We can go on and on about ways to protect the environment, but for our last bit of advice we ask that you take back you brought in. Again, a simple solution that goes a long way. When you leave trash, water bottles, food containers, and plastics on the beach or along a hiking trail, you’re endangering the animals that call these spots home. 

6. Respect the Culture 

Hawaii has a unique culture, different from anywhere else in the United States. While you’re here you can show respect in a number of ways. The first would be to do your research, if a site has historical significance, please treat it is such. Another simple way? Listen and be open to learning. When you visit Hawaii there are so many wonderful things you can learn about the culture and history that will deepen your understanding and appreciation for the islands. 

7. Respect Locals 

We’ve said it before and we hate to sound like a broken record, but while you’re vacationing, there are over a million people that are living their daily lives on the island. You can be respectful by using proper etiquette on the road (specifically the Road to Hana), cleaning up after yourself, and wearing a mask. Please note, there is currently a mask mandate in the state.  

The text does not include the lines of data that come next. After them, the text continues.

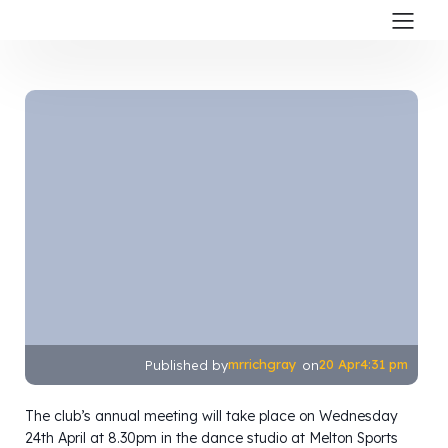
mrrichgray
20 Apr
4:31 pm
Published by
on
The club’s annual meeting will take place on Wednesday
24th April at 8.30pm in the dance studio at Melton Sports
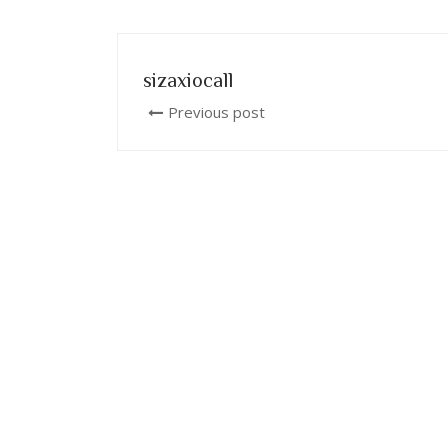
sizaxiocall
Previous post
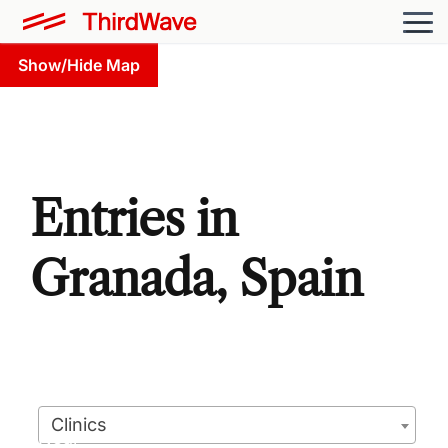
Show/Hide Map
Entries in
Granada, Spain
Clinics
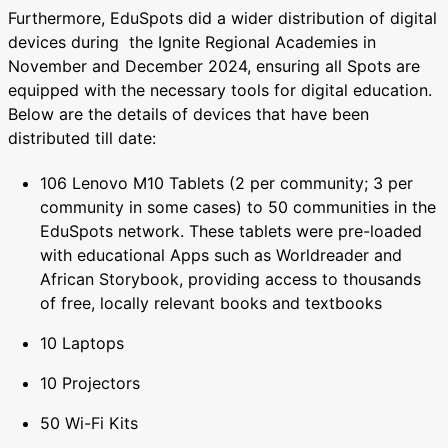
Furthermore, EduSpots did a wider distribution of digital
devices during the Ignite Regional Academies in
November and December 2024, ensuring all Spots are
equipped with the necessary tools for digital education.
Below are the details of devices that have been
distributed till date:
106 Lenovo M10 Tablets (2 per community; 3 per
community in some cases) to 50 communities in the
EduSpots network. These tablets were pre-loaded
with educational Apps such as Worldreader and
African Storybook, providing access to thousands
of free, locally relevant books and textbooks
10 Laptops
10 Projectors
50 Wi-Fi Kits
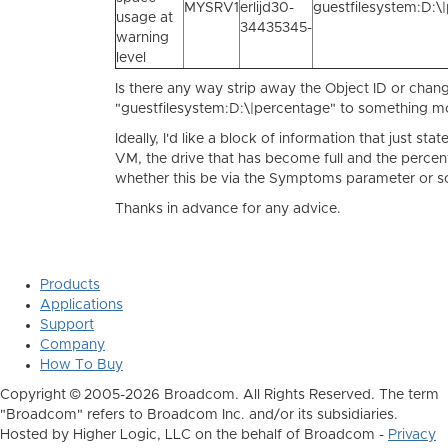
MYSRV1
erlijd30-
guestfilesystem:D:\
usage at
34435345-
warning
level
Is there any way strip away the Object ID or chan
"guestfilesystem:D:\|percentage" to something mo
Ideally, I'd like a block of information that just sta
VM, the drive that has become full and the percent
whether this be via the Symptoms parameter or s
Thanks in advance for any advice.
Products
Applications
Support
Company
How To Buy
Copyright © 2005-2026 Broadcom. All Rights Reserved. The term
"Broadcom" refers to Broadcom Inc. and/or its subsidiaries.
Hosted by Higher Logic, LLC on the behalf of Broadcom -
Privacy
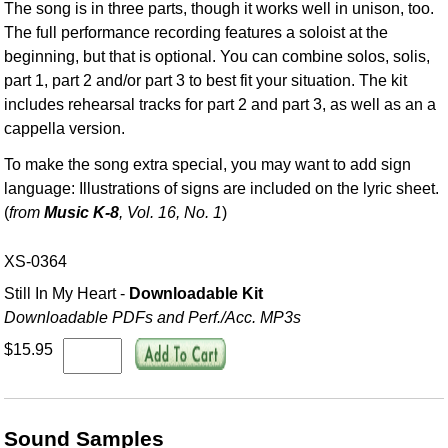
The song is in three parts, though it works well in unison, too.
The full performance recording features a soloist at the
beginning, but that is optional. You can combine solos, solis,
part 1, part 2 and/or part 3 to best fit your situation. The kit
includes rehearsal tracks for part 2 and part 3, as well as an a
cappella version.
To make the song extra special, you may want to add sign
language: Illustrations of signs are included on the lyric sheet.
(
from
Music K-8
, Vol. 16, No. 1
)
XS-0364
Still In My Heart -
Downloadable Kit
Downloadable PDFs and Perf./
Acc. MP3s
$15.95
Sound Samples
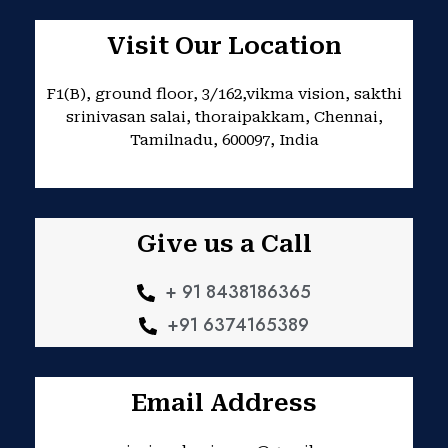
c
s
e
t
b
a
Visit Our Location
o
g
o
r
k
a
F1(B), ground floor, 3/162,vikma vision, sakthi
m
srinivasan salai, thoraipakkam, Chennai,
Tamilnadu, 600097, India
Give us a Call
+ 91 8438186365
+91 6374165389
Email Address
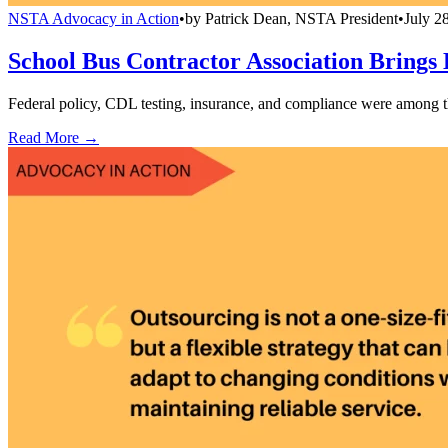
NSTA Advocacy in Action
•
by
Patrick Dean, NSTA President
•
July 2
School Bus Contractor Association Brings
Federal policy, CDL testing, insurance, and compliance were among t
Read More →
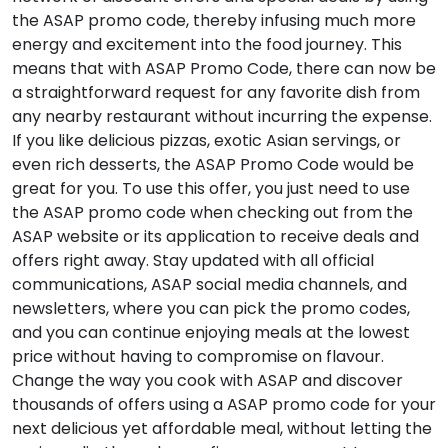
the ASAP promo code, thereby infusing much more
energy and excitement into the food journey. This
means that with ASAP Promo Code, there can now be
a straightforward request for any favorite dish from
any nearby restaurant without incurring the expense.
If you like delicious pizzas, exotic Asian servings, or
even rich desserts, the ASAP Promo Code would be
great for you. To use this offer, you just need to use
the ASAP promo code when checking out from the
ASAP website or its application to receive deals and
offers right away. Stay updated with all official
communications, ASAP social media channels, and
newsletters, where you can pick the promo codes,
and you can continue enjoying meals at the lowest
price without having to compromise on flavour.
Change the way you cook with ASAP and discover
thousands of offers using a ASAP promo code for your
next delicious yet affordable meal, without letting the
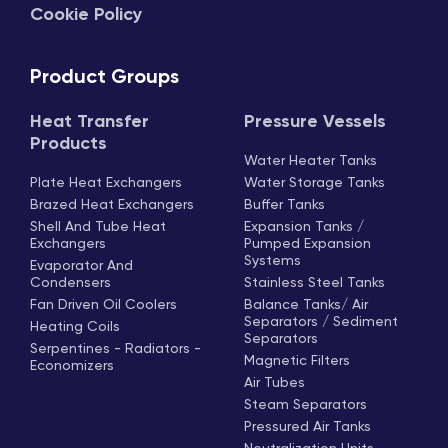
Cookie Policy
Product Groups
Heat Transfer
Pressure Vessels
Products
Water Heater Tanks
Plate Heat Exchangers
Water Storage Tanks
Brazed Heat Exchangers
Buffer Tanks
Shell And Tube Heat
Expansion Tanks /
Exchangers
Pumped Expansion
Systems
Evaporator And
Condensers
Stainless Steel Tanks
Fan Driven Oil Coolers
Balance Tanks/ Air
Separators / Sediment
Heating Coils
Separators
Serpentines - Radiators -
Magnetic Filters
Economizers
Air Tubes
Steam Separators
Pressured Air Tanks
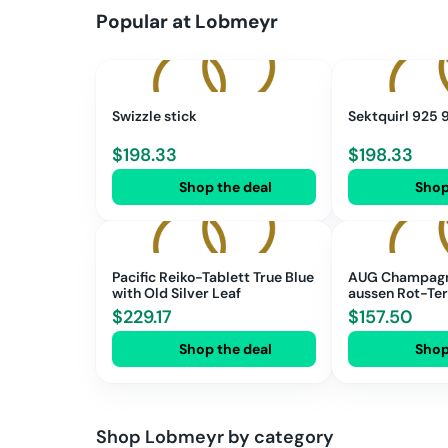
Popular at
Lobmeyr
Swizzle stick
Sektquirl 925
$
198.33
$
198.33
Shop the deal
Shop
Pacific Reiko-Tablett True Blue
AUG Champagne
with Old Silver Leaf
aussen Rot-Te
$
229.17
$
157.50
Shop the deal
Shop
Shop
Lobmeyr
by category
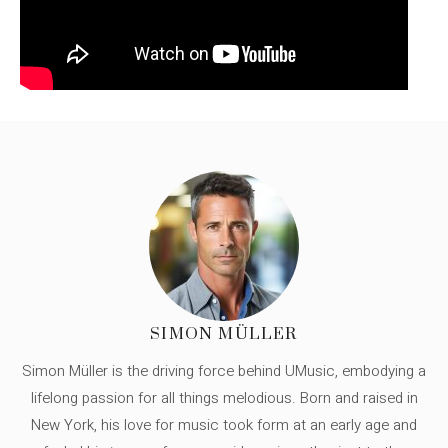
SIMON MÜLLER
Simon Müller is the driving force behind UMusic, embodying a
lifelong passion for all things melodious. Born and raised in
New York, his love for music took form at an early age and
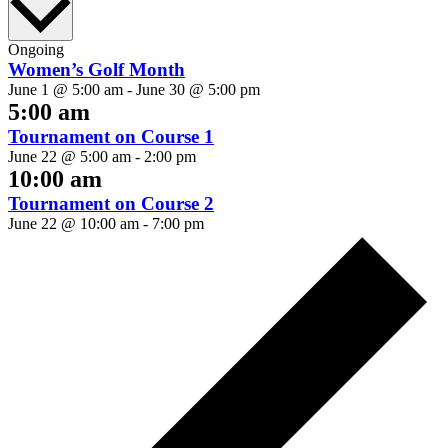
date.
Ongoing
Women’s Golf Month
June 1 @ 5:00 am
-
June 30 @ 5:00 pm
5:00 am
Tournament on Course 1
June 22 @ 5:00 am
-
2:00 pm
10:00 am
Tournament on Course 2
June 22 @ 10:00 am
-
7:00 pm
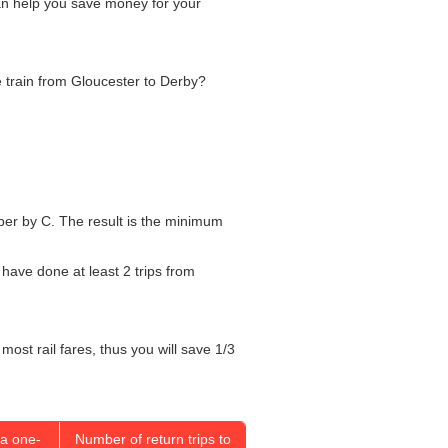
can help you save money for your
he train from Gloucester to Derby?
umber by C. The result is the minimum
 have done at least 2 trips from
most rail fares, thus you will save 1/3
a one-
Number of return trips to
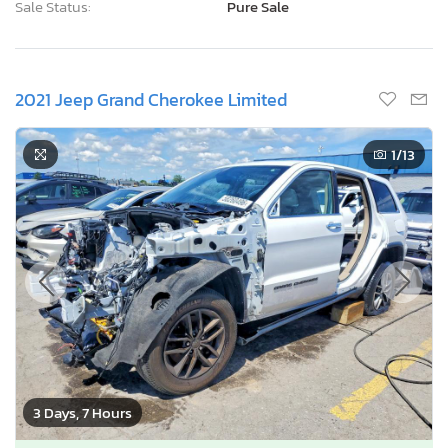
Sale Status:
Pure Sale
2021 Jeep Grand Cherokee Limited
1
/13
3 Days, 7 Hours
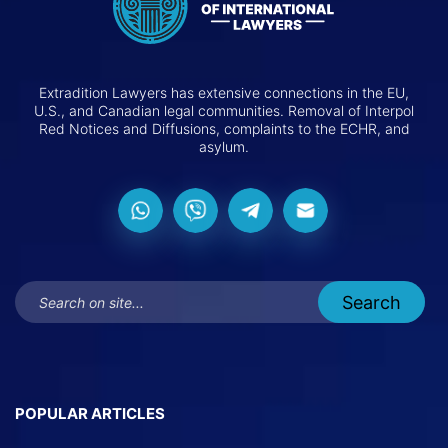
Extradition Lawyers has extensive connections in the EU,
U.S., and Canadian legal communities. Removal of Interpol
Red Notices and Diffusions, complaints to the ECHR, and
asylum.
POPULAR ARTICLES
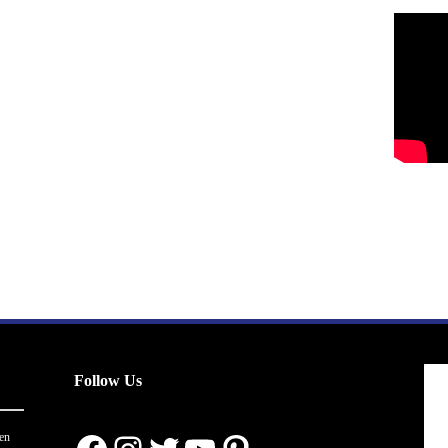
Follow Us
en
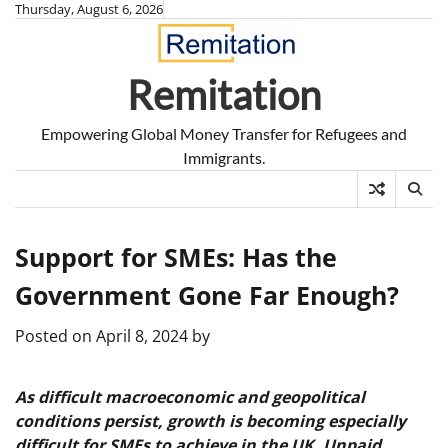
Skip
Thursday, August 6, 2026
to
content
Remitation
Empowering Global Money Transfer for Refugees and
Immigrants.
Support for SMEs: Has the
Government Gone Far Enough?
Posted on
April 8, 2024
by
As difficult macroeconomic and geopolitical
conditions persist, growth is becoming especially
difficult for SMEs to achieve in the UK. Unpaid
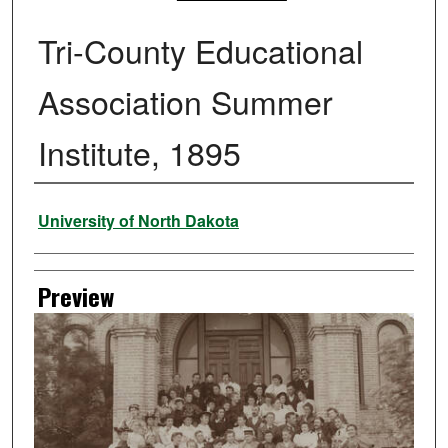
Tri-County Educational
Association Summer
Institute, 1895
Creator
University of North Dakota
Preview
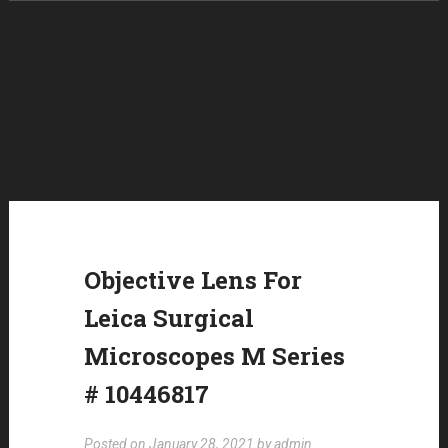
Skip to content
Objective Lens For
Leica Surgical
Microscopes M Series
# 10446817
Posted on
January 28, 2021
by
admin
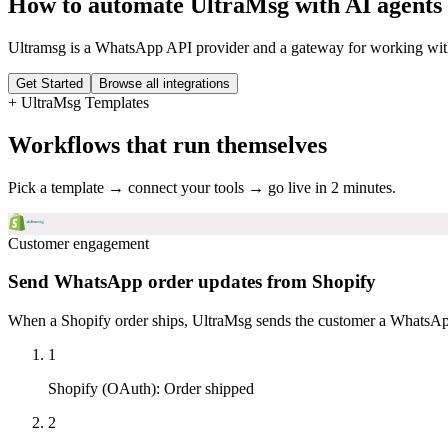
How to automate
UltraMsg
with AI agents
Ultramsg is a WhatsApp API provider and a gateway for working wit
Get Started
Browse all integrations
+
UltraMsg
Templates
Workflows that run themselves
Pick a template → connect your tools → go live in 2 minutes.
Customer engagement
Send WhatsApp order updates from Shopify
When a Shopify order ships, UltraMsg sends the customer a WhatsApp 
1
Shopify (OAuth)
:
Order shipped
2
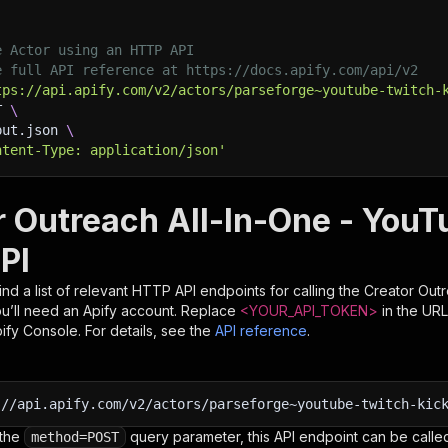
e Actor using an HTTP API
e full API reference at https://docs.apify.com/api/v2
tps://api.apify.com/v2/actors/parseforge~youtube-twitch-
T 
\
put.json 
\
ntent-Type: application/json'
r Outreach All-In-One - YouT
PI
nd a list of relevant HTTP API endpoints for calling the
Creator Outr
you’ll need an Apify account. Replace
<YOUR_API_TOKEN>
in the URL
pify Console. For details, see the
API reference
.
:
//api.apify.com/v2/actors/parseforge~youtube-twitch-kic
 the
query parameter, this API endpoint can be called
method=POST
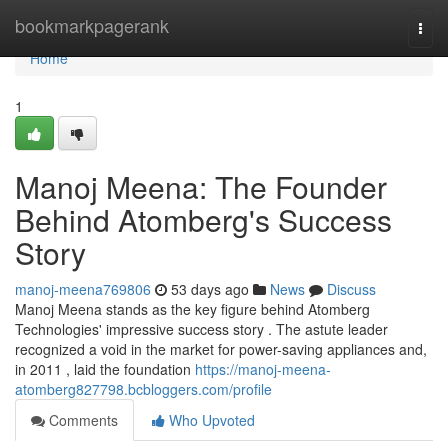
Home
bookmarkpagerank
Togg
navi
Home
1
Manoj Meena: The Founder
Behind Atomberg's Success
Story
manoj-meena769806
53 days ago
News
Discuss
Manoj Meena stands as the key figure behind Atomberg
Technologies' impressive success story . The astute leader
recognized a void in the market for power-saving appliances and,
in 2011 , laid the foundation
https://manoj-meena-
atomberg827798.bcbloggers.com/profile
Comments
Who Upvoted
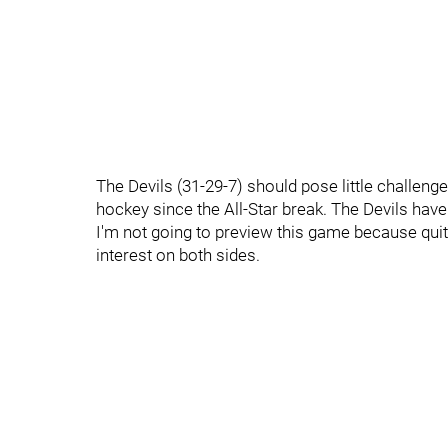
The Devils (31-29-7) should pose little challenge
hockey since the All-Star break. The Devils have
I'm not going to preview this game because quite
interest on both sides.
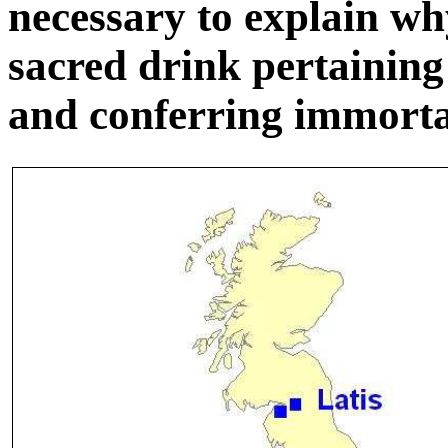
necessary to explain w
sacred drink pertaining 
and conferring immortal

8. Respect Animals and Native Species 

Hawaii is home to many plants and animal species that are found nowhere else in the world. To help protect the islands’ ecosystem it’s important to show respect to these creatures. As exciting as it is to see a sea turtle or a monk seal, these animals are protected. Please keep your distance and certainly don’t do anything to harm these animals or you’ll face steep fines. 

9. Support Local Business

The Aloha State has tons of amazing local businesses. You can show your appreciation to these artisans by visiting these shops! Whether it’s for food, souvenirs or mementos for yourself, try to shop local first. If you need recommendations, check out the tour highlights section in our apps. These are all hand-picked suggestions -- no ads! 

10. Give Back 

While you’re here, you might want to consider giving back to the community. There are loads of ways you can plan to help out on your trip. Check out a list of volunteer opportunities here: www.gohawaii.com/malama. You can also sync up with local organizations like Sustainable Coastlines Hawaii and Travel 2 Change to find a beach clean up!